Task to carry out: Could you please transcribe the data exactly, without the pictures?

******************************

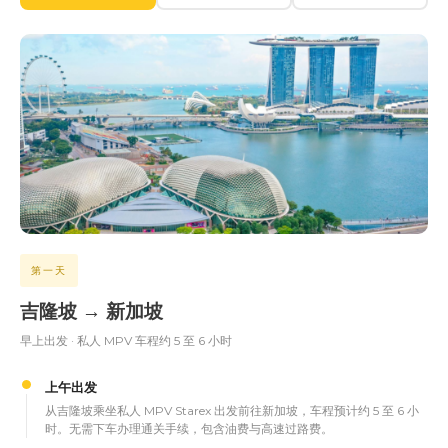
第一天
吉隆坡 → 新加坡
早上出发 · 私人 MPV 车程约 5 至 6 小时
上午出发
从吉隆坡乘坐私人 MPV Starex 出发前往新加坡，车程预计约 5 至 6 小
时。无需下车办理通关手续，包含油费与高速过路费。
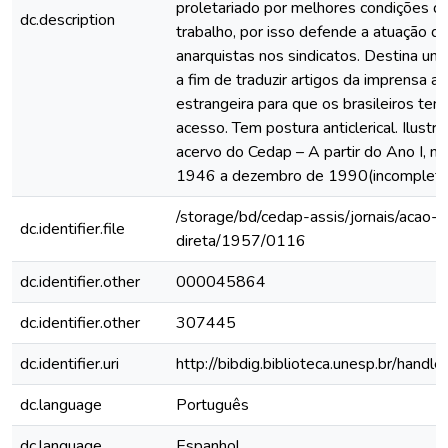
proletariado por melhores condições de
dc.description
trabalho, por isso defende a atuação d
anarquistas nos sindicatos. Destina um
a fim de traduzir artigos da imprensa an
estrangeira para que os brasileiros te
acesso. Tem postura anticlerical. Ilustr
acervo do Cedap – A partir do Ano I, n.
1946 a dezembro de 1990(incompleto
/storage/bd/cedap-assis/jornais/acao-
dc.identifier.file
direta/1957/0116
dc.identifier.other
000045864
dc.identifier.other
307445
dc.identifier.uri
http://bibdig.biblioteca.unesp.br/hand
dc.language
Português
dc.language
Espanhol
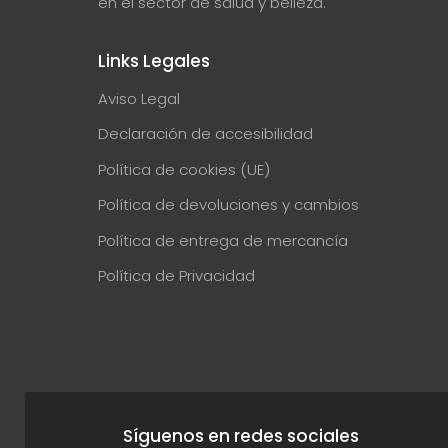
en el sector de salud y belleza.
Links Legales
Aviso Legal
Declaración de accesibilidad
Política de cookies (UE)
Política de devoluciones y cambios
Política de entrega de mercancía
Política de Privacidad
Síguenos en redes sociales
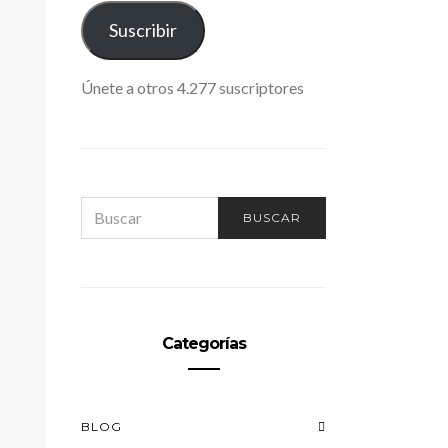
ELECTRÓNICO
Suscribir
Únete a otros 4.277 suscriptores
SEARCH
BUSCAR
FOR:
Categorías
BLOG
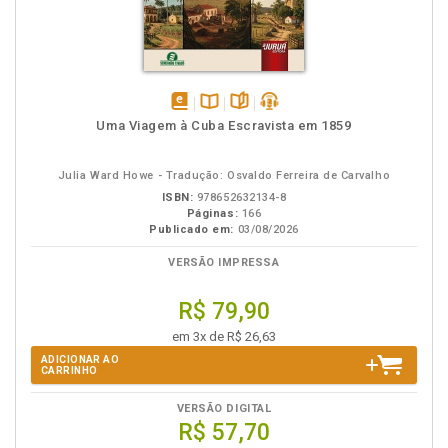
disponível
Disponível
páginas
podcast
Uma Viagem à Cuba Escravista em 1859
em
na
eBook
B.V.
Julia Ward Howe - Tradução: Osvaldo Ferreira de Carvalho
ISBN:
978652632134-8
Páginas:
166
Publicado em:
03/08/2026
VERSÃO IMPRESSA
R$ 79,90
em 3x de R$ 26,63
ADICIONAR AO
CARRINHO
VERSÃO DIGITAL
R$ 57,70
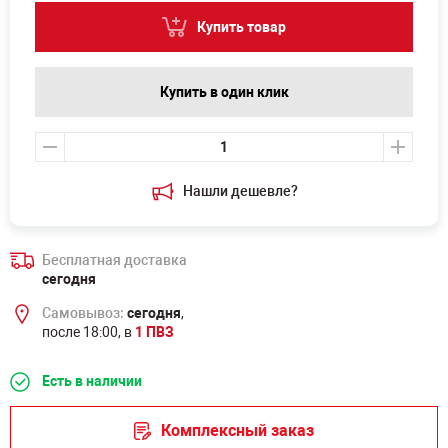
Купить товар
Купить в один клик
Нашли дешевле?
Бесплатная доставка
сегодня
Самовывоз:
сегодня
,
после 18:00, в
1 ПВЗ
Есть в наличии
Комплексный заказ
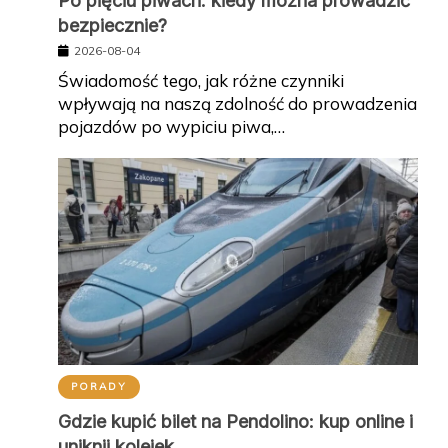
Po pięciu piwach: kiedy można prowadzić
bezpiecznie?
2026-08-04
Świadomość tego, jak różne czynniki
wpływają na naszą zdolność do prowadzenia
pojazdów po wypiciu piwa,…
PORADY
Gdzie kupić bilet na Pendolino: kup online i
uniknij kolejek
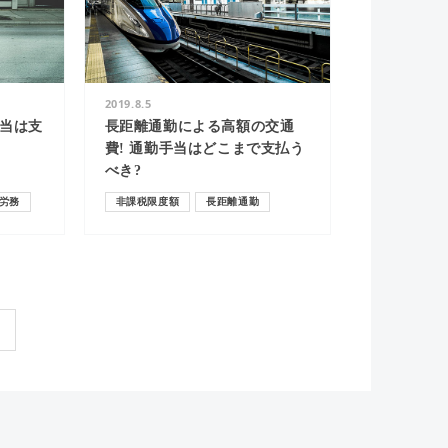
2019.8.5
当は支
長距離通勤による高額の交通
費! 通勤手当はどこまで支払う
べき?
労務
非課税限度額
長距離通勤
通勤手当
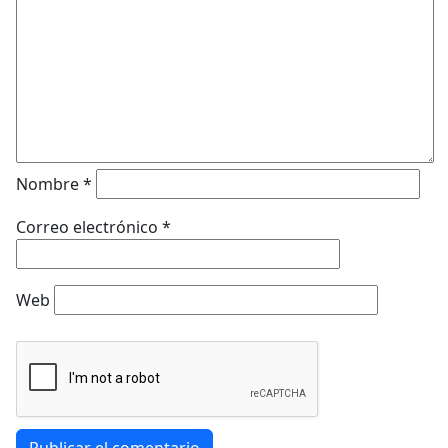
Nombre
*
Correo electrónico
*
Web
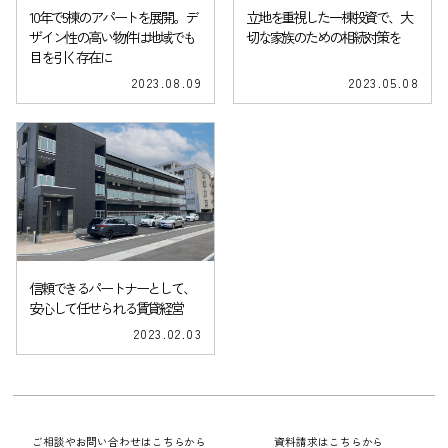
10年で5棟のアパートを展開。デ
立地を重視した一棟投資で、大
ザイン性の高い物件は地域でも
切な家族のための相続対策を
目を引く存在に
2023.08.09
2023.05.08
信頼できるパートナーとして、
安心して任せられる賃貸経営
2023.02.03
ご相談やお問い合わせはこちらから
資料請求はこちらから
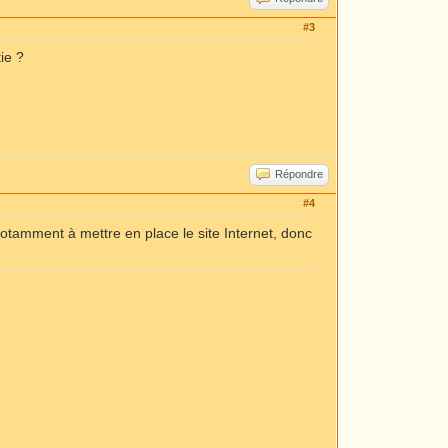
#3
ie ?
Répondre
#4
 notamment à mettre en place le site Internet, donc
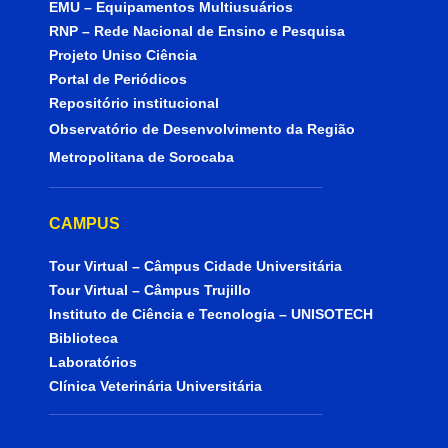
EMU – Equipamentos Multiusuários
RNP – Rede Nacional de Ensino e Pesquisa
Projeto Uniso Ciência
Portal de Periódicos
Repositório institucional
Observatório de Desenvolvimento da Região
Metropolitana de Sorocaba
CAMPUS
Tour Virtual – Câmpus Cidade Universitária
Tour Virtual – Câmpus Trujillo
Instituto de Ciência e Tecnologia – UNISOTECH
Biblioteca
Laboratórios
Clínica Veterinária Universitária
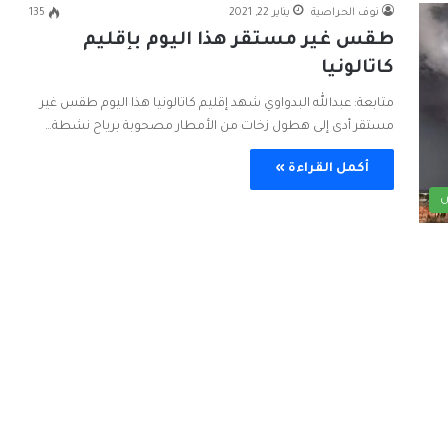
نوف الحراصية
يناير 22, 2021
135
طقس غير مستقر هذا اليوم بإقليم
كاتالونيا
متابعة: عبدالله البدواوي شهد إقليم كاتالونيا هذا اليوم طقس غير
مستقر أدى إلى هطول زخات من الأمطار مصحوبة برياح نشطة…
أكمل القراءة »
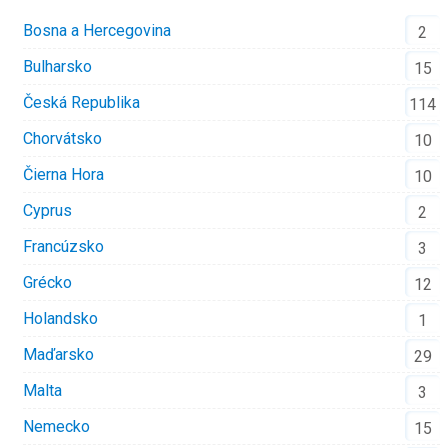
Bosna a Hercegovina
2
Bulharsko
15
Česká Republika
114
Chorvátsko
10
Čierna Hora
10
Cyprus
2
Francúzsko
3
Grécko
12
Holandsko
1
Maďarsko
29
Malta
3
Nemecko
15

******************************

Solution for this exercise:
第一天
吉隆坡 → 新加坡
早上出发 · 私人 MPV 车程约 5 至 6 小时
上午出发
从吉隆坡乘坐私人 MPV Starex 出发前往新加坡，车程预计约 5 至 6 小
时。无需下车办理通关手续，包含油费与高速过路费。
proletariado por melhores condições de
dc.description
trabalho, por isso defende a atuação d
anarquistas nos sindicatos. Destina um
a fim de traduzir artigos da imprensa an
estrangeira para que os brasileiros te
acesso. Tem postura anticlerical. Ilustr
acervo do Cedap – A partir do Ano I, n.
1946 a dezembro de 1990(incompleto
/storage/bd/cedap-assis/jornais/acao-
dc.identifier.file
direta/1957/0116
dc.identifier.other
000045864
dc.identifier.other
307445
dc.identifier.uri
http://bibdig.biblioteca.unesp.br/hand
dc.language
Português
dc.language
Espanhol
en el sector de salud y belleza.
Links Legales
Aviso Legal
Declaración de accesibilidad
Política de cookies (UE)
Política de devoluciones y cambios
Política de entrega de mercancía
Política de Privacidad
Síguenos en redes sociales
ELECTRÓNICO
Suscribir
Únete a otros 4.277 suscriptores
SEARCH
BUSCAR
FOR:
Categorías
BLOG
disponível
Disponível
páginas
podcast
Uma Viagem à Cuba Escravista em 1859
em
na
eBook
B.V.
Julia Ward Howe - Tradução: Osvaldo Ferreira de Carvalho
ISBN:
978652632134-8
Páginas:
166
Publicado em:
03/08/2026
VERSÃO IMPRESSA
R$ 79,90
em 3x de R$ 26,63
ADICIONAR AO
CARRINHO
VERSÃO DIGITAL
R$ 57,70
Купить товар
Купить в один клик
Нашли дешевле?
Бесплатная доставка
сегодня
Самовывоз:
сегодня
,
после 18:00, в
1 ПВЗ
Есть в наличии
Комплексный заказ
Po pięciu piwach: kiedy można prowadzić
bezpiecznie?
2026-08-04
Świadomość tego, jak różne czynniki
wpływają na naszą zdolność do prowadzenia
pojazdów po wypiciu piwa,…
PORADY
Gdzie kupić bilet na Pendolino: kup online i
uniknij kolejek
2019.8.5
当は支
長距離通勤による高額の交通
費! 通勤手当はどこまで支払う
べき?
労務
非課税限度額
長距離通勤
通勤手当
Nombre
*
Correo electrónico
*
Web
10年で5棟のアパートを展開。デ
立地を重視した一棟投資で、大
ザイン性の高い物件は地域でも
切な家族のための相続対策を
目を引く存在に
2023.08.09
2023.05.08
信頼できるパートナーとして、
安心して任せられる賃貸経営
2023.02.03
ご相談やお問い合わせはこちらから
資料請求はこちらから
#3
ie ?
Répondre
#4
 notamment à mettre en place le site Internet, donc
EMU – Equipamentos Multiusuários
RNP – Rede Nacional de Ensino e Pesquisa
Projeto Uniso Ciência
Portal de Periódicos
Repositório institucional
Observatório de Desenvolvimento da Região
Metropolitana de Sorocaba
CAMPUS
Tour Virtual – Câmpus Cidade Universitária
Tour Virtual – Câmpus Trujillo
Instituto de Ciência e Tecnologia – UNISOTECH
Biblioteca
Laboratórios
Clínica Veterinária Universitária
نوف الحراصية
يناير 22, 2021
135
طقس غير مستقر هذا اليوم بإقليم
كاتالونيا
متابعة: عبدالله البدواوي شهد إقليم كاتالونيا هذا اليوم طقس غير
مستقر أدى إلى هطول زخات من الأمطار مصحوبة برياح نشطة…
أكمل القراءة »
Bosna a Hercegovina
2
Bulharsko
15
Česká Republika
114
Chorvátsko
10
Čierna Hora
10
Cyprus
2
Francúzsko
3
Grécko
12
Holandsko
1
Maďarsko
29
Malta
3
Nemecko
15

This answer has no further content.